Dr Pilard consulted some scientific books. Salts only make damage if they can move within an object. For salts to move, they had to absorb water from the air. Ha-ha! She thought she had solved the mystery! She called Mr Curran. “Mr Curran, I think I know what happened to the vases. I need to check out a few things out to be entirely sure, but let’s meet in the store in two hours and I will explain everything.” Dr Pilard went to lab 3. Her colleagues there recorded the temperature and humidity of the air all over the British Museum using small wireless sensors. “Good morning Miss Wilson. Could I please have a look at your records?” A young dark haired woman with red lipstick smiled at Dr Pilard. Miss Wilson loved working with the scientist. They sat together at a desk and looked at some graphs, comparing the amount of
humidity in the old store and Basement E 1025. Dr Pilard thanked Miss Wilson and went directly to the Roman Vases Store.
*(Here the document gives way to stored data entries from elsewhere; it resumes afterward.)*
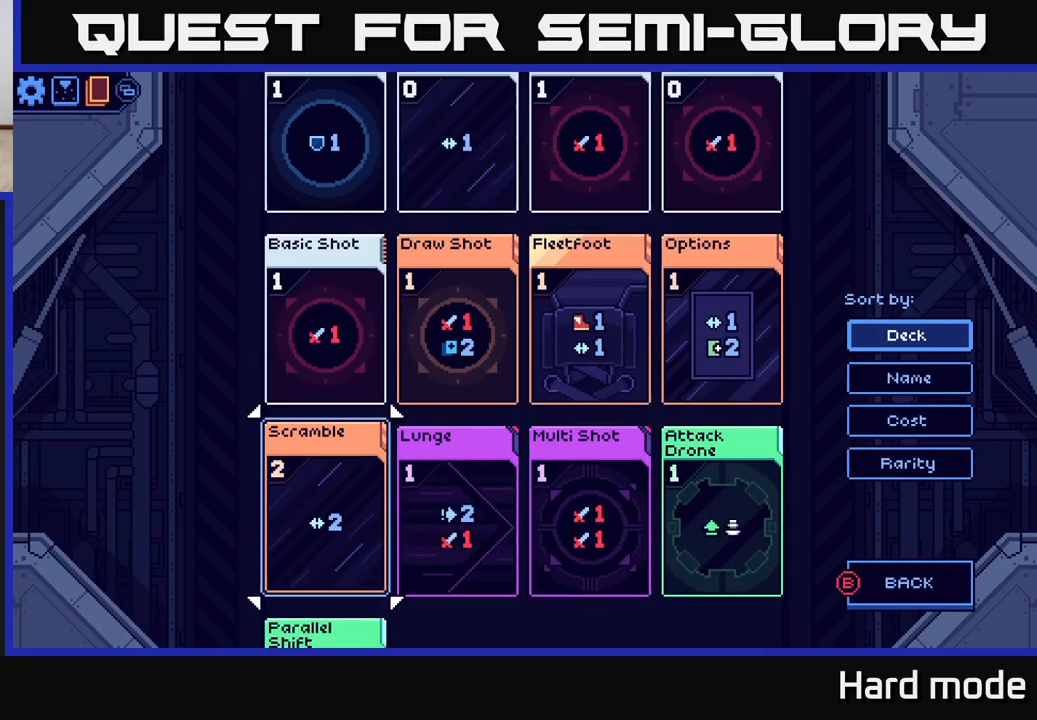
{"buttons": [], "left_stick": "up", "right_stick": "center", "events": [[100, "left_stick", "center"], [200, "left_stick", "down"], [250, "left_stick", "center"], [483, "left_stick", "up"]]}
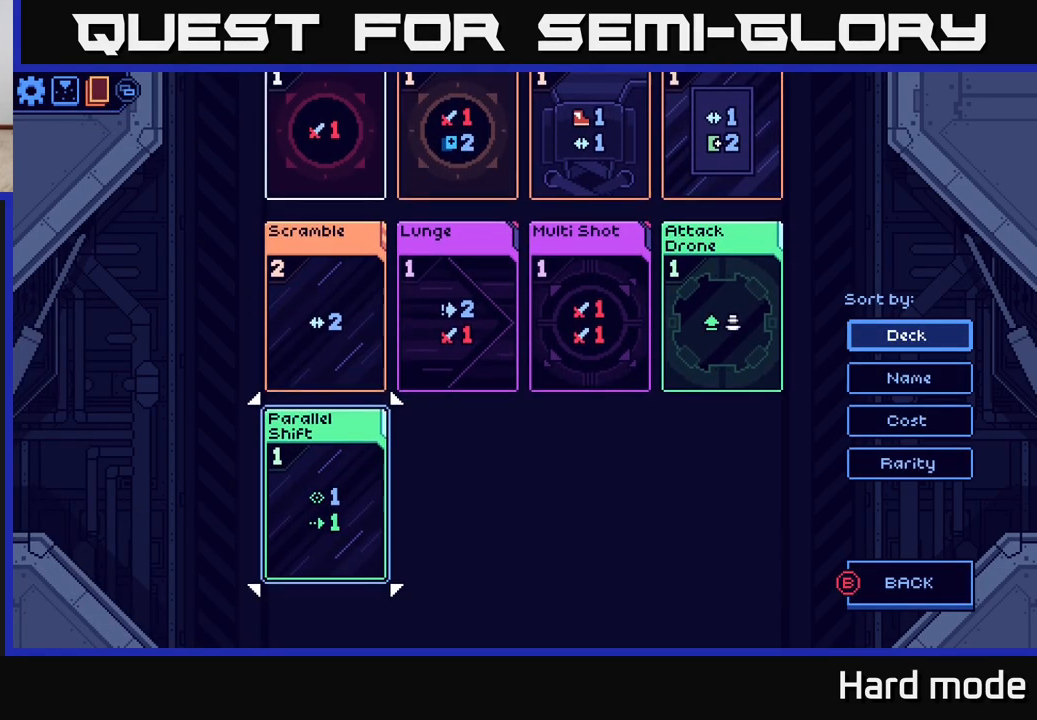
{"buttons": [], "left_stick": "center", "right_stick": "center", "events": [[117, "left_stick", "center"], [200, "left_stick", "up"], [317, "left_stick", "center"], [383, "B", "down"], [450, "B", "up"]]}
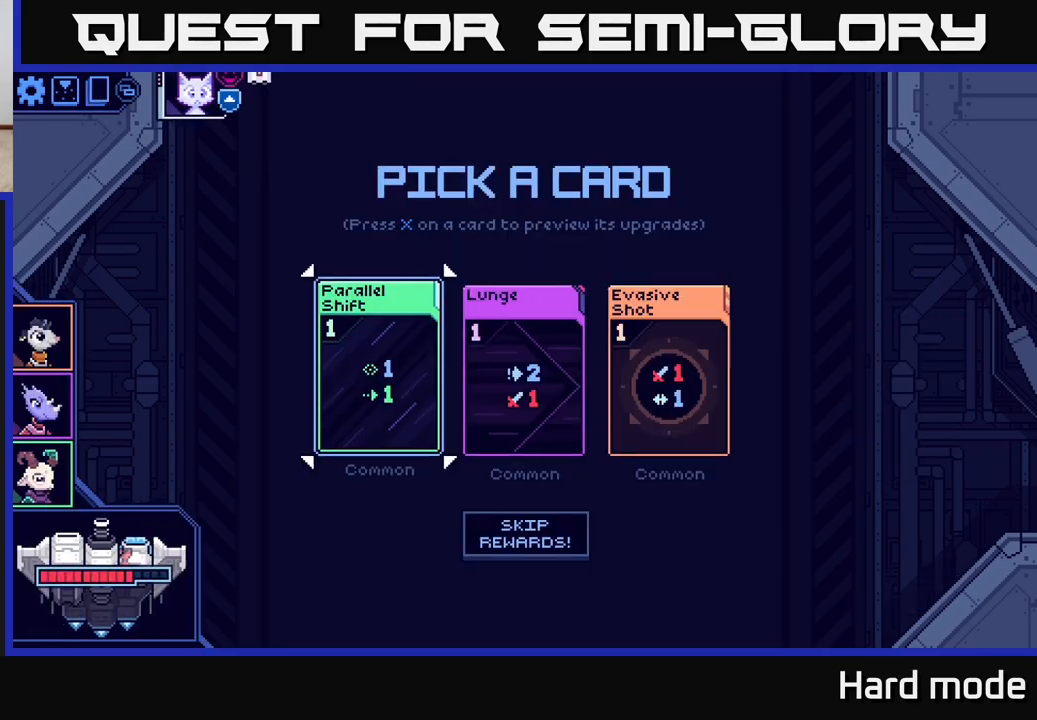
{"buttons": [], "left_stick": "center", "right_stick": "center", "events": [[250, "left_stick", "right"], [400, "left_stick", "center"]]}
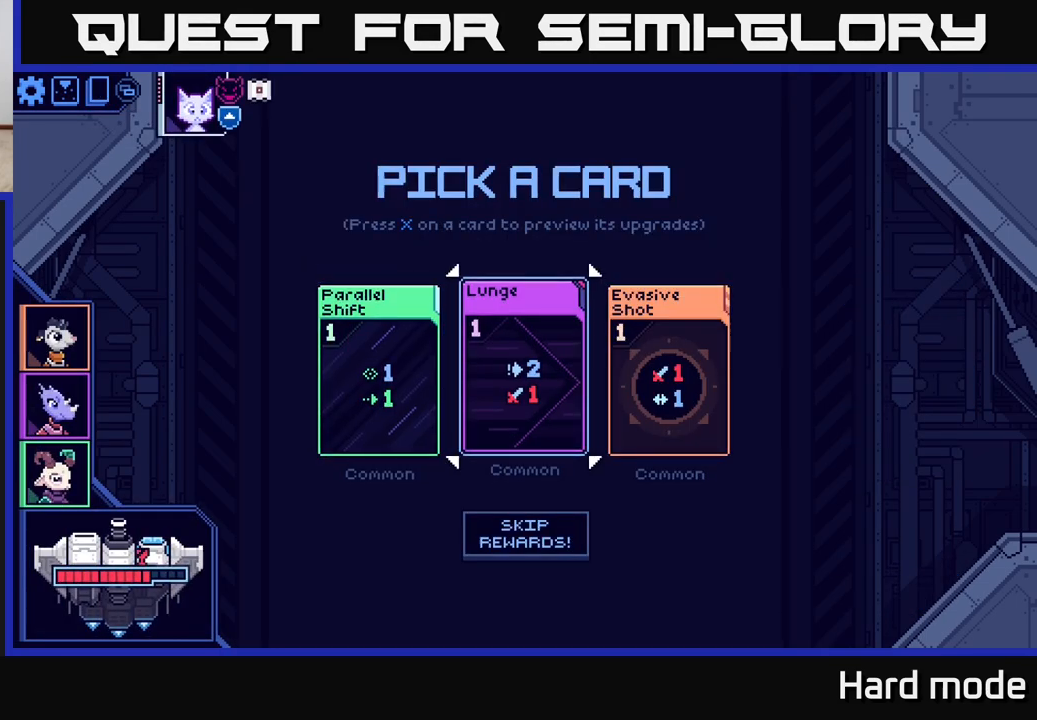
{"buttons": [], "left_stick": "center", "right_stick": "center", "events": [[100, "left_stick", "right"], [217, "left_stick", "center"], [267, "A", "down"], [333, "A", "up"]]}
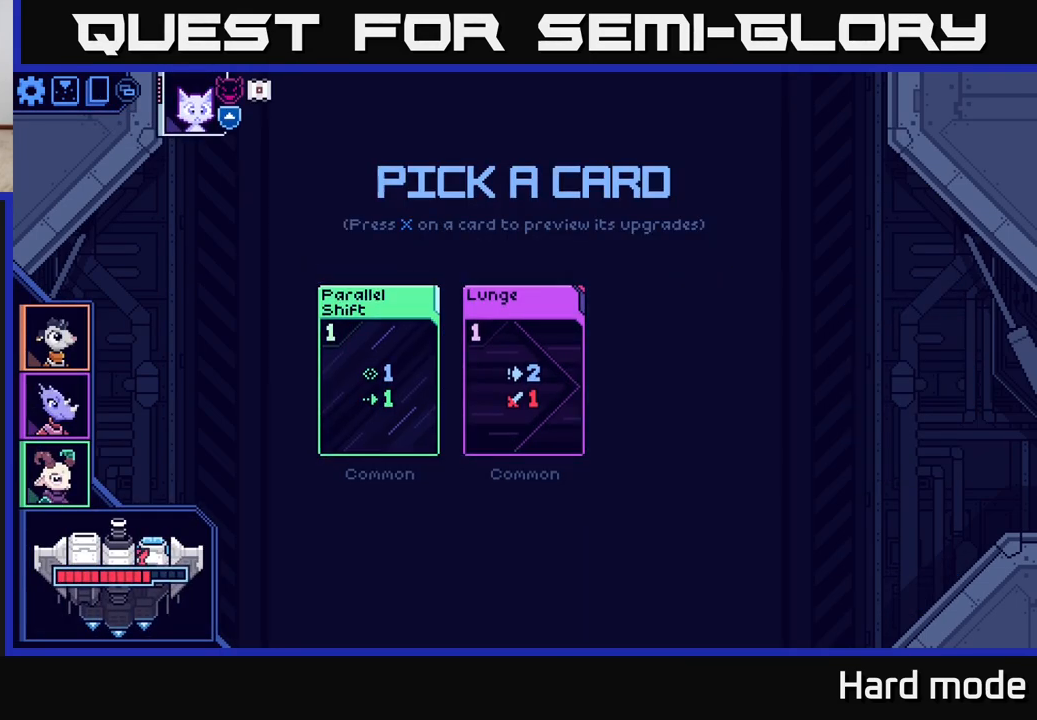
{"buttons": [], "left_stick": "center", "right_stick": "center", "events": []}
Mr Curran was already there waiting for her.
“Mr Curran, you know that the vases spent a long time at the bottom of the sea before coming to the British Museum. Underwater, they became impregnated with sea salt.
- Is this what the white fur on the vases is? Sea salt?
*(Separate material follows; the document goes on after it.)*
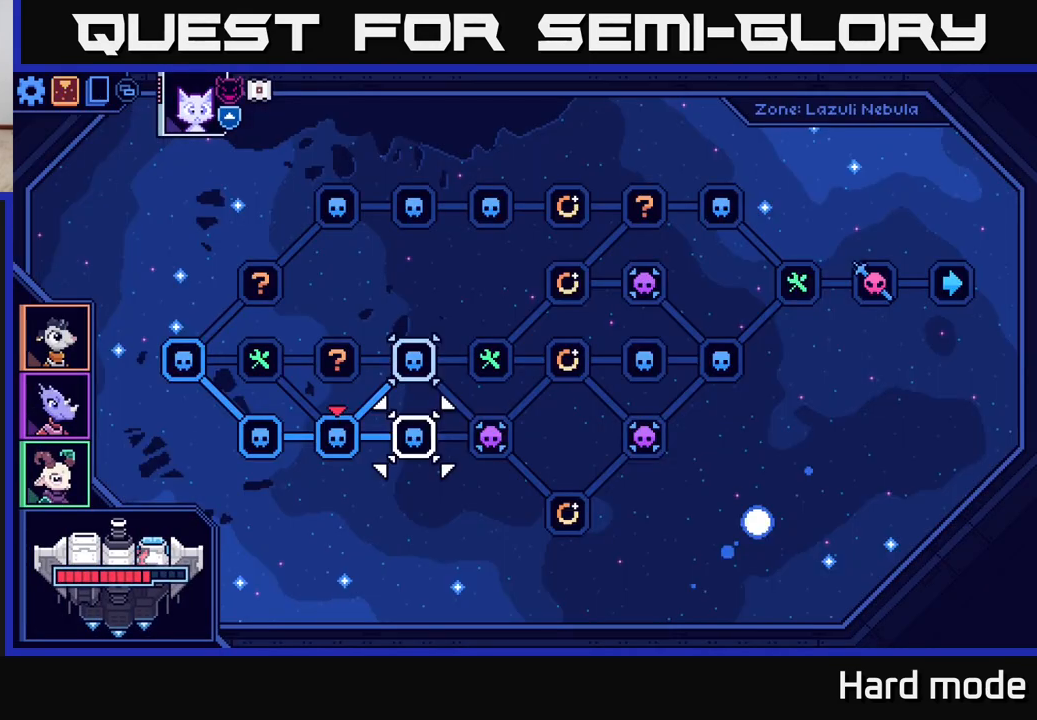
{"buttons": [], "left_stick": "center", "right_stick": "center", "events": []}
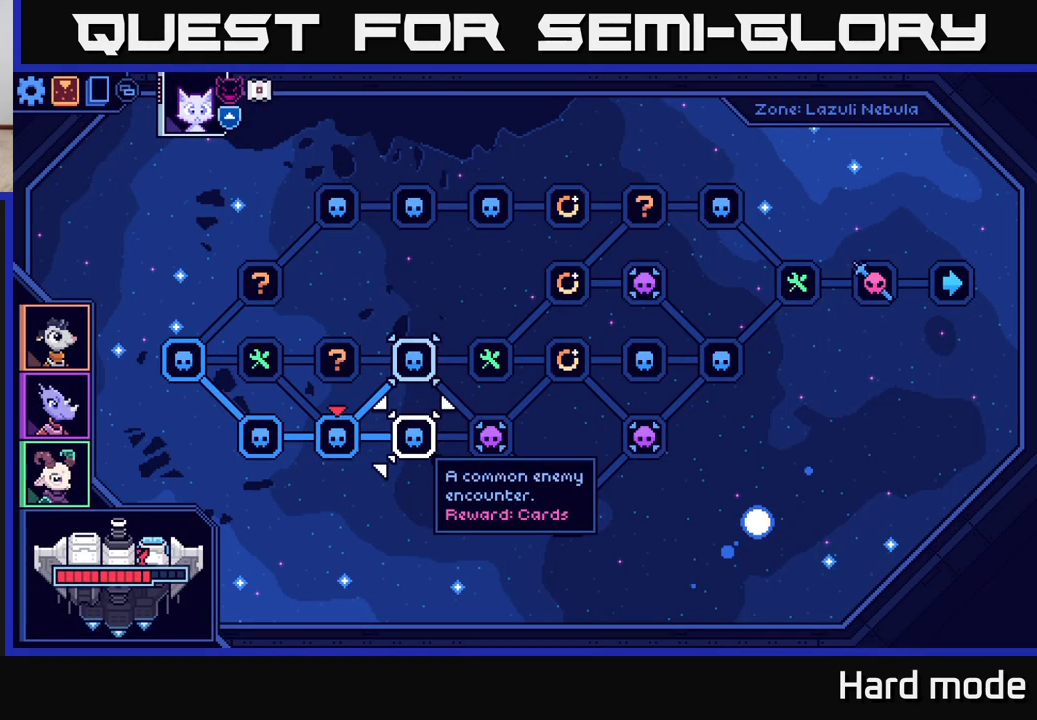
{"buttons": [], "left_stick": "center", "right_stick": "center", "events": [[250, "left_stick", "down"], [467, "left_stick", "center"]]}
- No, it is more complicated than that. Listen to me. When the museum staff put the vases in wooden boxes more than a century ago, they did not realise that it would have terrible consequences. Wood contains a very small amount of acid, which evaporates slowly with time. Inside the wooden boxes, the acidic gas crept inside the vases and reacted with the sea salt to form a crystal: thecotrichite.
- Theco what?
- The-co-tri-chite. Yes, I agree with you, it is very difficult to pronounce! I would have chosen a different name myself... Anyway, as long as the air in the store was dry, the crystal remained dormant within the walls of the vases. And I have checked with Miss Wilson: the old store was so hot that it was as dry as The Sahara Desert.
- What about here?
- Well, it is not so hot and the air gets damp at times, especially when it rains outside. So this is what happened: on a rainy day, the crystal sucked up water from the air. Exactly like when you add a drop of water to sugar. With the water, the crystal moved towards the surface of the vases. This was still fine and did not cause any damage. But, this changed as soon as it stopped raining: then, the water inside
the vases’ walls evaporated and crystals formed. With more and more cycles of rainy and dry weather the crystals grew bigger and bigger inside the vases. They formed hairs, which pushed against the walls and made them crumble. This is why the Roman vases look like they are exploding...
- Gosh, this is absolutely terrible! Can we do anything to stop this?
- Well, we need to keep the air inside Basement E 1025 dry. So I suggest we bring a dehumidifier here. It will remove the water from the air and the crystals will stop growing.
- Thank you so much, Dr Pilard. You have solved the mystery of the hairy vases! Let me buy you a coffee.
- That would be lovely. There is a cup of coffee on my desk, but I guess it would have become cold by now!”